I treat offshore workers like contractors. I let them go about there day but don't share information with them unless needed. If I need to explain something to them I tell them I will walk them through it once and they need to take notes and ask questions. I'm not spending extra time babbysitting them. They were hired to do a job. It is not my fault some are unskilled workers.
They are the absolute worst.
@fk Lol? Do you zone out during daily standups or something? Do you not notice your offshore employees have been giving the same status update week after week after week and are just impressed because they drone on and on about nothing?
Many (not all) onshore workers have meetings about meetings, deliver jargon and have an inflated sense of self importance as evident in some of the comments above. Yes i have witnessed the information hoarding and blocking of offshore employees but ultimately for now it is US headcount that is being cut and while you may feel important today you can be cut tomorrow so be nice iyou too are only a number not more important than an offshore employee.
@dy You kinda' out yourself in so many ways and validate what we all know to be true with offshore leads and managers here.
You don't actually care about productivity or quality from your reports, because really you're too ignorant to understand their jobs. Your main concern is whether or not they're complacent and if they speak up. You want yes-men, and when you have people who have actually invested their time and money into actual degrees and not some degree mill that churns out people who only understand how to make Hello World in Java, you mismanage them and blame the results of your mismanagement on them being bad.

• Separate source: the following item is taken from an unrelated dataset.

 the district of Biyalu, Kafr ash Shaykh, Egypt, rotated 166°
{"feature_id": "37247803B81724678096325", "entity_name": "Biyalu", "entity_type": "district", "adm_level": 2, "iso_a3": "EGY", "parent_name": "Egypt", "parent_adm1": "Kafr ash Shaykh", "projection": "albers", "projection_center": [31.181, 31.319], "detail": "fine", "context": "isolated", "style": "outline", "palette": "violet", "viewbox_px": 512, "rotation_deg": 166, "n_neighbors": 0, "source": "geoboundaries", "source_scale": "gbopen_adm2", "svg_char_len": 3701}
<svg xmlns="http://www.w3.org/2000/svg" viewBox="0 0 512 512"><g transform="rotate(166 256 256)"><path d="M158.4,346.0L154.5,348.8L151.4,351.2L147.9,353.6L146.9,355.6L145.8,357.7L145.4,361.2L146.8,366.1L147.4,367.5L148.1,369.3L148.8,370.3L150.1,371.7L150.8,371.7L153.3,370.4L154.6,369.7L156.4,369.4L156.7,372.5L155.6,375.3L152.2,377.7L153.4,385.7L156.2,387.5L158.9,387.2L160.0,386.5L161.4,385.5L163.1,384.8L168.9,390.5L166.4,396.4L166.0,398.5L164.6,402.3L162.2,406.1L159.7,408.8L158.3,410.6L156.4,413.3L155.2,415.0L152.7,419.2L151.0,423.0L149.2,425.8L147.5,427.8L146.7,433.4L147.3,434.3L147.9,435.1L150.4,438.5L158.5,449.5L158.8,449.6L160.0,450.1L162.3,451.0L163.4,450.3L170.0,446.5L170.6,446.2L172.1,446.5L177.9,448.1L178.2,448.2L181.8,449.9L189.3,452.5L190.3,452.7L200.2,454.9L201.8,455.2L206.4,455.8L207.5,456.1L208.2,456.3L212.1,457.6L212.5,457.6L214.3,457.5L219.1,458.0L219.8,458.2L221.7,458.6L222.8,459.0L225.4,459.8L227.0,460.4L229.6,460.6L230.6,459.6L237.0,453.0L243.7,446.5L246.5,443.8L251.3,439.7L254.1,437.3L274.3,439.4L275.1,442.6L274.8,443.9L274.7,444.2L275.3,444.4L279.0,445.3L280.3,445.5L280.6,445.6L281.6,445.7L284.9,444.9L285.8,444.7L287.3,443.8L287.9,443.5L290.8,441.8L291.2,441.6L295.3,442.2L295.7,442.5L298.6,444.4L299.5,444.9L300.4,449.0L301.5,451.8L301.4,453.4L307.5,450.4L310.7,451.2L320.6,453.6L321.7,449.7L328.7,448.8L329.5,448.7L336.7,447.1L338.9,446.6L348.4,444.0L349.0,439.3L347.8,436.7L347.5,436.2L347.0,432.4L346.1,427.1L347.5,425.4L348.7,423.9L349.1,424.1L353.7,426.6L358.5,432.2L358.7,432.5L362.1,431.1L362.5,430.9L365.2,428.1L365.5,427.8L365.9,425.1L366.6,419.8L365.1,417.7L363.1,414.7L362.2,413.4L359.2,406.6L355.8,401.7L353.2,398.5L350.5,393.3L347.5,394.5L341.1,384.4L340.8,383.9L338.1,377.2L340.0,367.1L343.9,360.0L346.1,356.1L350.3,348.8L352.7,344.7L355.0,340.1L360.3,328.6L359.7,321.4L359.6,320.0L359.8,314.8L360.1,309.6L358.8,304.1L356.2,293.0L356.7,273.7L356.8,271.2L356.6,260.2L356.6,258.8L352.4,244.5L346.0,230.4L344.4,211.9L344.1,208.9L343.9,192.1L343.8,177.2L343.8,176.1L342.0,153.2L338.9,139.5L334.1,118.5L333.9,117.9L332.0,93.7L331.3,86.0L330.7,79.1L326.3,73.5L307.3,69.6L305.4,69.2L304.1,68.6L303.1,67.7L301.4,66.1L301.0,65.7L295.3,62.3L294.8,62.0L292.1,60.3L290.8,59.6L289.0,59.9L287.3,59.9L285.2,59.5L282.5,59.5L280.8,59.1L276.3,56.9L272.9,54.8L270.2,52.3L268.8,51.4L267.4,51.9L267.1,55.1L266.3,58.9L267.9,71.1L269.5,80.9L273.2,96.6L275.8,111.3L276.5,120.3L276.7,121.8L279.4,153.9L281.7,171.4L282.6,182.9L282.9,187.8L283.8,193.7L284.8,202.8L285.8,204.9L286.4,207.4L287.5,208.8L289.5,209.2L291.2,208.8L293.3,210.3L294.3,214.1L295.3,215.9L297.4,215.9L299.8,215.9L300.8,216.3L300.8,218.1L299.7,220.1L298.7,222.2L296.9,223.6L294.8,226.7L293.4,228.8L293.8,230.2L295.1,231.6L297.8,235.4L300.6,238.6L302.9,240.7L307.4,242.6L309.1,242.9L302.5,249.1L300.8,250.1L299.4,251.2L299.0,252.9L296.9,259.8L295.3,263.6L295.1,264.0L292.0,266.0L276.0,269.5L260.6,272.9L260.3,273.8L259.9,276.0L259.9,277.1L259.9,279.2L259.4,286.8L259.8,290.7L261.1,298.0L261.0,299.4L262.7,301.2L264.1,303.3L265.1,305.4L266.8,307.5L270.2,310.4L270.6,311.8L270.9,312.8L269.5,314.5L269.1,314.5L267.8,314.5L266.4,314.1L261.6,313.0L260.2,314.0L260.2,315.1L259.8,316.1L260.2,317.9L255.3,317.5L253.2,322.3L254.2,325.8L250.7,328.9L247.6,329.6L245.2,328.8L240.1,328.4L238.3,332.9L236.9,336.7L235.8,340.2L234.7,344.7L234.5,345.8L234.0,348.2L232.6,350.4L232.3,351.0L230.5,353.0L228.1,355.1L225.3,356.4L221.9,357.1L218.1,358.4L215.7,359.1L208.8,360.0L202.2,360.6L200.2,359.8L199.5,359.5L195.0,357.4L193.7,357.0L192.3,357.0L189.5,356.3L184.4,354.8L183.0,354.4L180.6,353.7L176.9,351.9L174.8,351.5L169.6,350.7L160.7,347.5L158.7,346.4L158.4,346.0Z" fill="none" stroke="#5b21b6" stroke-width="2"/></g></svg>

The India works are not as invested, they will leave a job for a promotion of .30 per hour. They always want to be promoted or they leave for a better position and it’s pretty rampant. I know this as I have a lot of experience working with them at other companies. Optum will learn you can’t outsource everything and keep the company afloat. They’ll have to bring work back.
On my team I have some under performing Americans. Sure I have some OGA people that don’t perform the greatest, but I can get five of them for that cr-ppy complaining American. You get what you pay for in India and in US you don’t always get what you pay for.

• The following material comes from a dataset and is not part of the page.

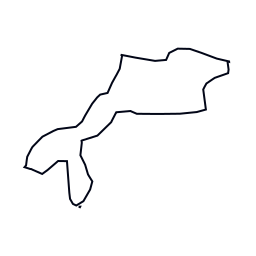 Sayat, Chardzhou, Turkmenistan (Robinson projection), rotated 355°
{"feature_id": "10190150B8136820559785", "entity_name": "Sayat", "entity_type": "district", "adm_level": 2, "iso_a3": "TKM", "parent_name": "Turkmenistan", "parent_adm1": "Chardzhou", "projection": "robinson", "projection_center": [65.56, 38.029], "detail": "fine", "context": "isolated", "style": "outline", "palette": "ink", "viewbox_px": 256, "rotation_deg": 355, "n_neighbors": 0, "source": "geoboundaries", "source_scale": "gbopen_adm2", "svg_char_len": 1116}
<svg xmlns="http://www.w3.org/2000/svg" viewBox="0 0 256 256"><g transform="rotate(355 128 128)"><path d="M116.0,81.7L110.7,91.3L103.2,92.3L100.0,94.8L94.4,100.7L86.5,111.7L85.0,114.0L82.8,117.5L76.3,122.3L57.8,123.0L53.3,124.5L42.0,129.2L37.9,132.7L31.3,138.4L30.1,140.0L25.1,147.9L24.4,150.8L23.2,156.3L21.5,158.0L27.0,160.3L28.1,160.5L29.2,161.2L38.5,166.3L44.3,162.8L54.9,155.2L55.5,154.8L64.3,155.7L63.9,187.5L64.1,193.6L66.5,198.8L69.7,200.7L77.2,197.0L84.9,186.0L87.8,178.1L85.1,172.8L84.1,170.7L82.1,160.9L78.2,151.0L80.7,138.7L80.6,136.6L81.1,136.4L96.9,132.9L111.8,120.7L112.6,119.3L117.2,112.0L117.3,112.0L117.7,111.3L132.1,111.3L132.6,111.7L138.0,114.6L148.3,115.6L159.9,116.7L180.9,118.3L197.9,118.1L207.2,116.4L206.3,96.2L207.9,93.6L210.0,90.5L216.4,86.9L218.8,85.6L232.5,82.1L233.3,78.5L232.9,70.0L222.5,66.6L207.6,59.5L196.5,54.6L184.4,53.3L175.6,56.8L171.9,63.5L160.8,63.5L141.8,58.6L127.1,54.4L128.5,55.2L124.9,68.3L121.3,73.9L119.7,76.2L116.0,81.7ZM73.5,202.2L72.1,202.1L73.2,202.7L73.5,202.2ZM232.9,70.0L234.5,70.8L234.5,70.5L232.9,70.0Z" fill="none" stroke="#020617" stroke-width="2"/></g></svg>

It's about a 50/50 on whether the FTEs are good at their jobs, and there's some real stand outs who are great.
The contractors, I've yet to meet one who is a net positive. Their work is always subpar to the point of detrimental. They appear good on paper since they create work and their work scams the system. Pick a task off the board, open a PR with a change that doesn't work, move on. Another one creates a task to test the PR. When they report it's not working, a new task is made to yet again resolve the issue / implement the feature.
It's like someone coming to your house to install cabinets, fu--ing it up, having someone come out to see that it's fu---d up, them coming back to redo it. And charging you during this whole process and you going "wow, these guys must be hard at work!"
I was always kind to them, but I wouldn't approve their security requests, I wouldn't share answers/work, unless they were in management I didn't respond to emails, etc..
I wouldn't hand off work. I ended up leaving optum 2 months ago and regret nothing.
Sad thing is they will keep their jobs, and we will lose ours, even though we're fixing their stuff. Eventually it'll bite them, when they get rid of the people who actually provide quality and care about their work.
Then it'll just be a slush box of crud everywhere.